Yesterday while enjoying the day off from school and work our Ohana made a quick 10 second video and took a photo of our message in the sand to our hanai girl Miku in Japan who would be using it as part of a surprise video presentation for our hanai girl Natsumi’s wedding reception. Isn’t technology awesome! You can stay in touch with Ohana all over the world at the touch of a button.
Howdid we we come to hanai these young ladies and others? When our daughters were students at VSAS they had the WAVOC program that hosted students from Waseda University who came to teach the students at VSAS about Japanese culture for two weeks. They were looking for host families so we volunteered.
By participating in WAVOC program we learned more about Japanese culture, people, traditions, and especially the food! The students were required to cook one dinner meal for their host family. In exchange our Ohana shared our Hawaiian culture, traditions, how to do the hula, play a simple song on the ukulele, and of course the many ethnic foods we’ve grown up eating.
When it was our family’s turn to travel to Japan we were touched to be greeted at the airport by a few of our hanai kids. Miku came with her father who along with our Teddy Bear Kento drove us to our vacation rental. Miku’s dad was concerned about the location our rental was in and wanted to make sure it was safe. He also checked to make sure that the rental had A/C because it is very hot and humid in Japan in July.
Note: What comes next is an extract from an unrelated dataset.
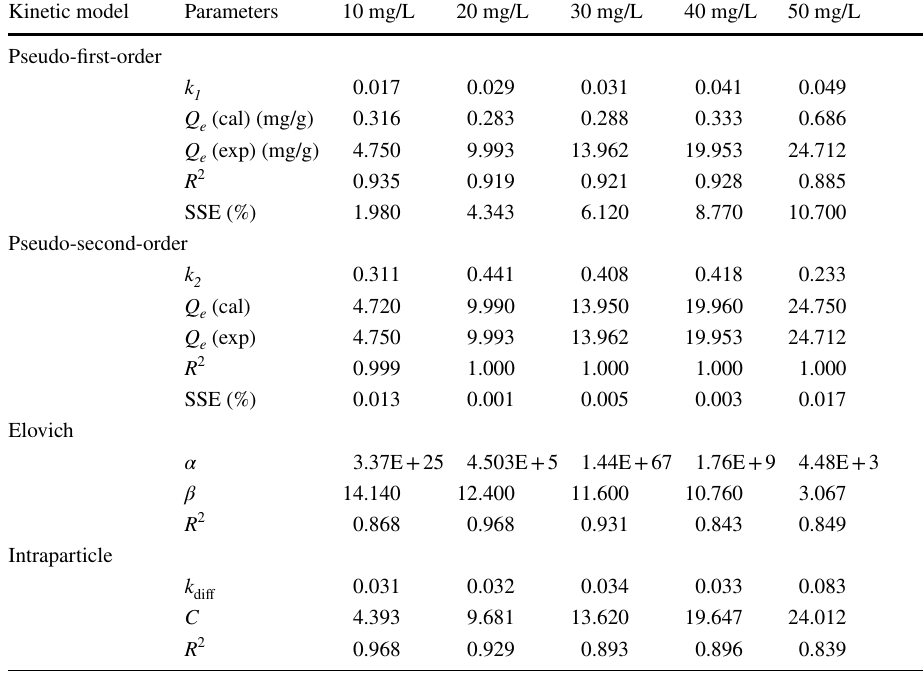
Table 5 Pseudo-first-order, pseudo-second-order Elovich and intraparticle diffusion model parameters for ibuprofen adsorption onto OPA at 30 °C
During our stay our hanai kids showed us around 6 of the 11 days we were there, and taught us how to get around on the subway and trains on our own. One of the highlight of the trip was attending the “Welcome to Japan” party they threw for us. There were 50 students in attendance some traveling hours to attend. It warmed our hearts to see them all!
The second highlight was being able to spend a day with my long time pen friend (30 years) Chieko and her twin sister Mieko. Chieko was happy to finally show us around, returning our hospitality for the two times she had visited Hawaii.
Since 2008 when we welcomed our first WAVOC student we’ve seen them graduate from University, start careers, and families. We’re called Mom and dad, or Karl san and Stacy san by them. It warms our hearts to hear those words of endearment knowing we have a special place in their hearts. We may not be Ohana by blood, but our shared memories and love make us Ohana.